Pen03_Rgt_AP2350_ML1400__Site04_Z2023__B957_cat_P03_S04_Epc17-18 Port_20,Port_21,Port_2,Port_23,Port_32,Port_29
Pen03_Rgt_AP2350_ML1400__Site04_Z2023__B957_cat_P03_S04_Epc29-33 Port_20,Port_21,Port_2,Port_23,Port_32,Port_29
Pen01_Lft_AP2500_ML1350__Site05_Z1536__B997_cat_P01_S05_Epc01-04 Port_16,Port_22,Port_30,Port_27,Port_28,Port_32,Port_29,Port_12,Port_31
And I can generate DAGs by crunching this file.

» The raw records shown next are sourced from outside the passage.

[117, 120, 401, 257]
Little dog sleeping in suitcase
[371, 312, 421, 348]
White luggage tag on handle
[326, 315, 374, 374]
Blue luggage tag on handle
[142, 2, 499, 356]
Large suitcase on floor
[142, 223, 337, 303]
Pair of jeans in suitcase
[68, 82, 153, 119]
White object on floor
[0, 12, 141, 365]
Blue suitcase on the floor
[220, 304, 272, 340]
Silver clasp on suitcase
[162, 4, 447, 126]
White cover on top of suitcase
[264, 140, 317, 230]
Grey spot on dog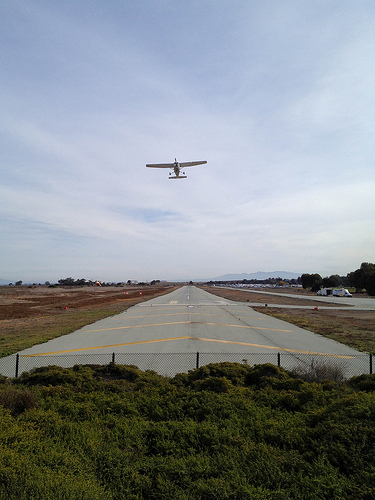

with open('/home/jkiggins/airflow/dags/blocks.tsv','r') as f:
for line in f:
args = line.strip().split()
if len(args) < 2:
continue
BLOCK = args[0]
OMIT = args[1]
dag = DAG(BLOCK,
default_args=default_args,
schedule_interval='@once',
)
make_kwd_task = BashOperator(
task_id='make_kwd',
pool='RAM',
bash_command=make_kwd_command,
params={'source_dir': '/home/jkiggins/data/mat/' % BLOCK,
'target_dir': '/home/jkiggins/data/phy/' % BLOCK,
'omit': OMIT},
dag=dag)
phy_task = BashOperator(
task_id='phy_spikesort',
pool='CPU',
bash_command=sort_spikes_command,
params={'target_dir': '/home/jkiggins/data/phy/' % BLOCK},
dag=dag
phy_task.set_upstream(make_kwd_task)
…
Now that the whole lab is using it, it takes a bit of care not to step on each other’s toes. Airflow looks for dags in a shared folder (which we should probably put under version control). We’re basically just using one file per person/project. In addition to the RAM and CPU pools, we have a GPU pool for my labmates doing deep learning.